Born and raised in New York, Joan Molinsky married and became Joan Rosenberg, and then in an effort to sound more “showbiz-ey,” Joan Rivers.
Before Joan was a performer, she was a writer. Her first paid writing job came about when a friend of hers was hired by the Sullivan show to write sketches for the Italian mouse puppet Topo Gigio on The Ed Sullivan Show. He felt the work was beneath him, so Joan offered to do it. “I was born corrupt,” she said “I lay on the floor and wrote a sketch about this comic Italian puppet mouse, with a little Italian accent, who had become a semi-fad in America. I had him asking Ed Sullivan to explain football. I put Topo in a little football jersey that said ¼ on the back. Topo Gigio paid my car payments for six months. God bless that little lousy mouse.”
Her first stand-up appearance on the show was a result of one of Ed’s famous verbal gaffes. “When I first went on, May 22nd 1966, I went on by mistake. I don’t know if it was early Alzheimer’s, but [Sullivan] was a little foggy sometimes. Right before the show’s booking agents had been pitching singer Johnny Rivers to him, and he went out and said, ‘Next week, Joan Rivers!’” Since she had already been announced, the show was forced to pay whatever her agents asked for. She recalls “I went in at star money!” Sullivan introduced her as a “very funny girl you will all love.” Sure enough, they did.
She was thrilled to be on Sullivan, and respected the power he had over performers’ careers. “When Ed Sullivan put his arm around you and called you over and said, ‘She’s a really funny little lady’, America said ‘She’s a really funny little lady.’ Ed Sullivan was America’s taste.” Joan became a regular guest on the show, appearing several times a year from 1966 until the show ended its 23 year run in 1971. Her stand-up material was varied. She would joke about her marriage, life in New York, and her favorite target — beautiful, stupid women.
As exciting as it was being on live television, it was it was also very stressful for Joan. Comedians had to keep their act to a specific time. They knew if they changed even a word and the show’s timing was altered, they wouldn’t be asked back. They would sometimes also have to try their act out in front of Ed at his home. Joan remembers: “He would sit behind his desk and you would do your whole act for Ed Sullivan. It was a nightmare. And then they didn’t want me to bother to do it anymore because I was on so much, but I was superstitious. As long as I did the show, I would go up a few days before Sunday and stand in front of his desk and just do the whole act for him. It was amazing.” Joan and her husband, Edgar became social friends of Ed and his wife, Sylvia. In 1968, when Joan appeared on the show nine months pregnant, she wasn’t allowed by censors to say the word “pregnant”. “I was a house with shoes, and I could never say pregnant.
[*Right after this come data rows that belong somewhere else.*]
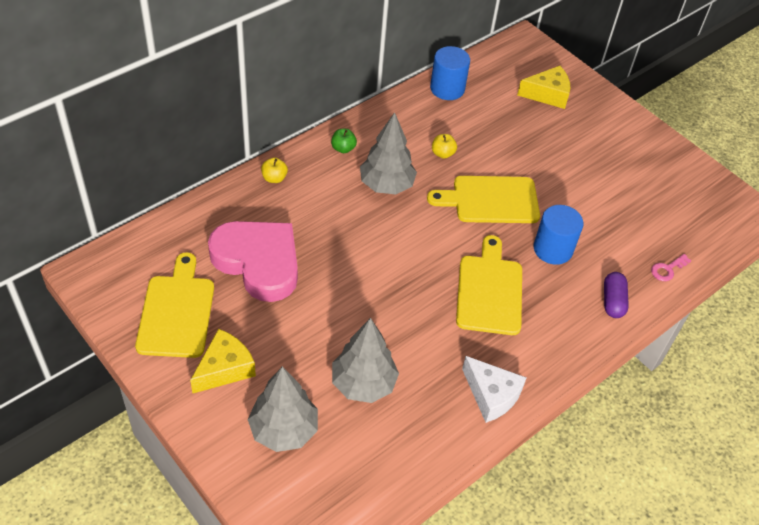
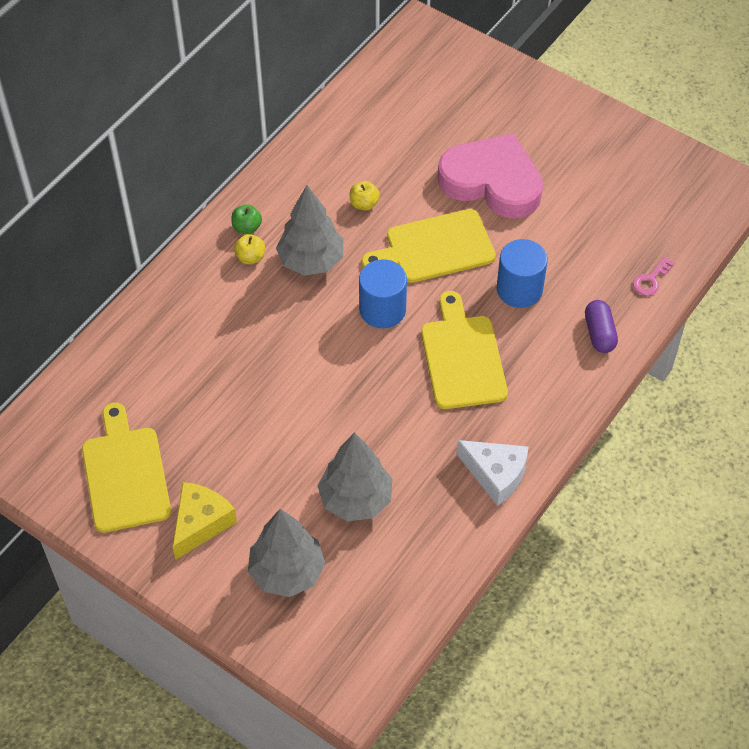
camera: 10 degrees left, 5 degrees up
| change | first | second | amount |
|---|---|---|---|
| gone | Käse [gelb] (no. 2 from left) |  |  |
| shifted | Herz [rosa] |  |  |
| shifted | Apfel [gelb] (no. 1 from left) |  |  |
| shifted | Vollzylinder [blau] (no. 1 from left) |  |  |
I wasn’t at all risqué in those days,” she remembers, “but he was very worried about me because I was a woman.” When Joan’s daughter Melissa was born, the Sullivans were named her godparents.
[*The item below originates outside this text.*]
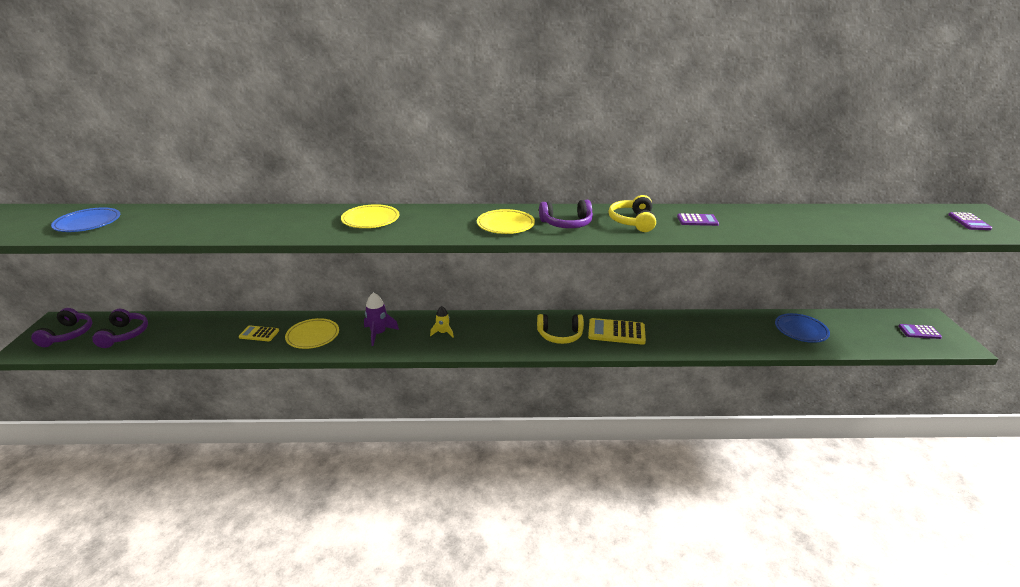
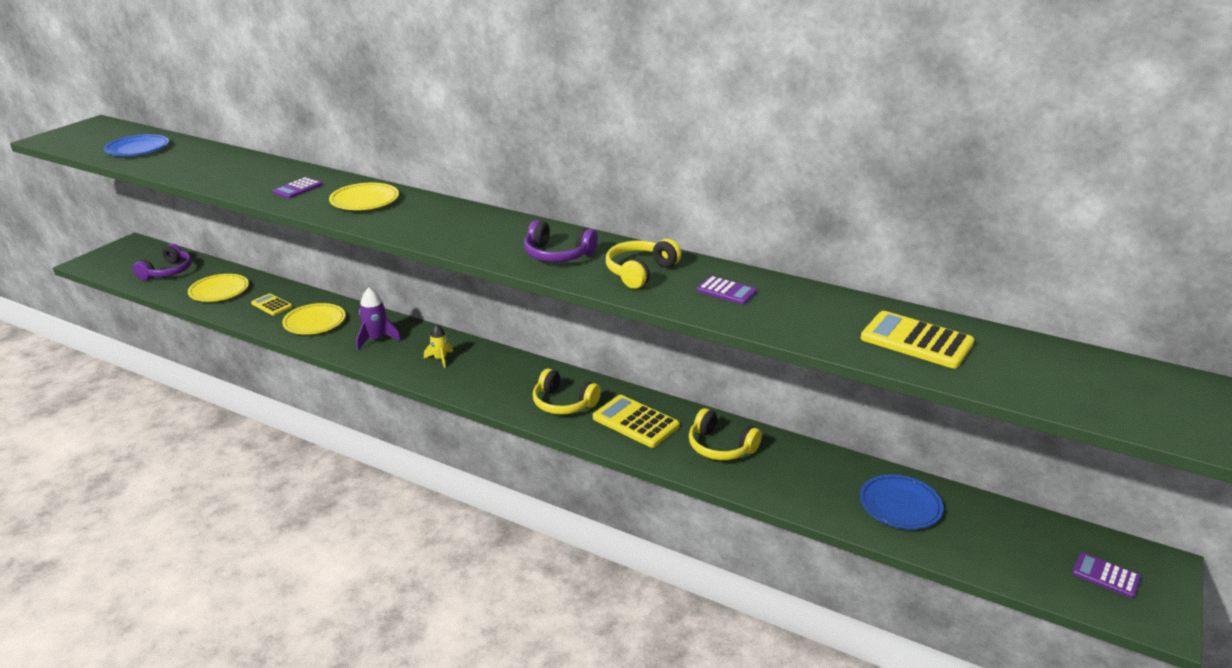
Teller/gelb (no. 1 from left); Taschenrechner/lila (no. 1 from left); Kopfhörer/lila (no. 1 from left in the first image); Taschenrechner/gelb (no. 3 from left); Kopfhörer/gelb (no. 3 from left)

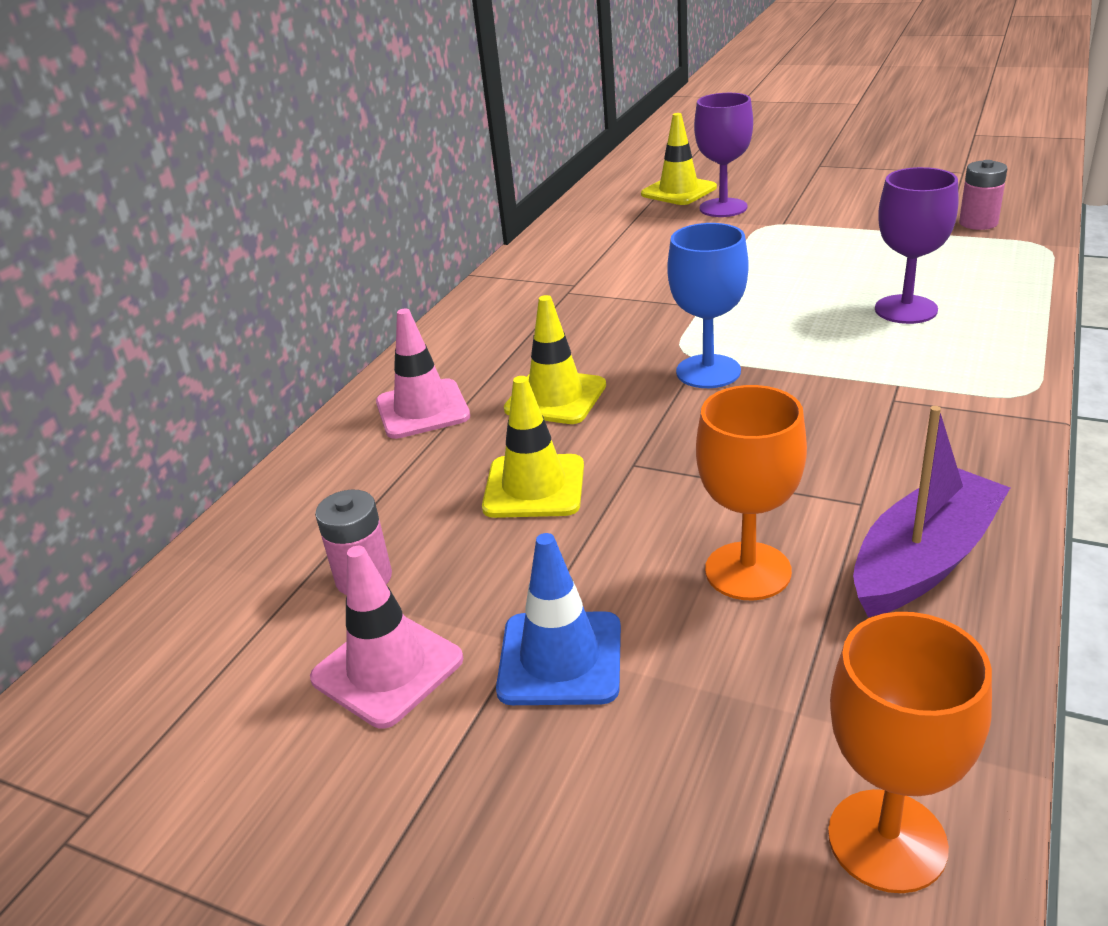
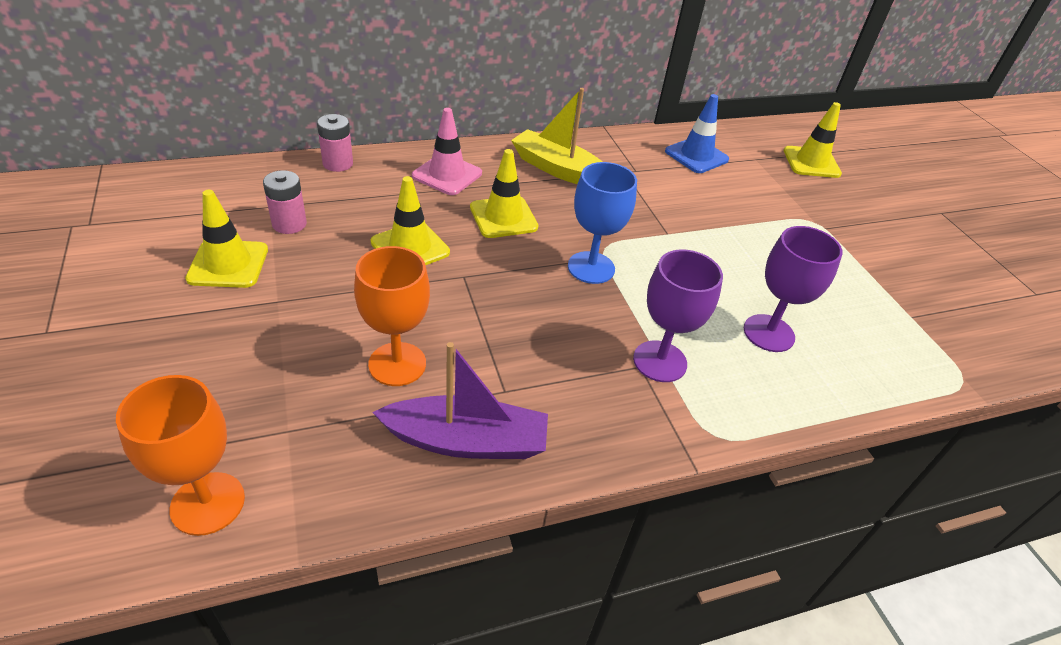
Kelch/lila (no. 1 from left); Batterie/rosa (no. 2 from left); Leitkegel/blau; Leitkegel/gelb (no. 1 from left); Boot/gelb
Rivers’ last performance on The Ed Sullivan Show took place on November 29th 1970. In her final stand-up act, Joan talked about the frustrations that come with dating football players. In that same show, she performed a comedy sketch with Norm Crosby in which she played a desperate housewife who just wanted some loving from the grocery delivery man. Rivers’ career post-Sullivan has been a busy one. She was the first regular guest host on The Tonight Show, went on to host her own The Late Show Starring Joan Rivers, and then the daytime Joan Rivers Show, for which she won an Emmy. She has been nominated for a Tony, written books, plays, directed a feature film, created her own jewelry and cosmetics lines, and has never let anyone or anything stop her. Joan Rivers has been a household name for almost 50 years.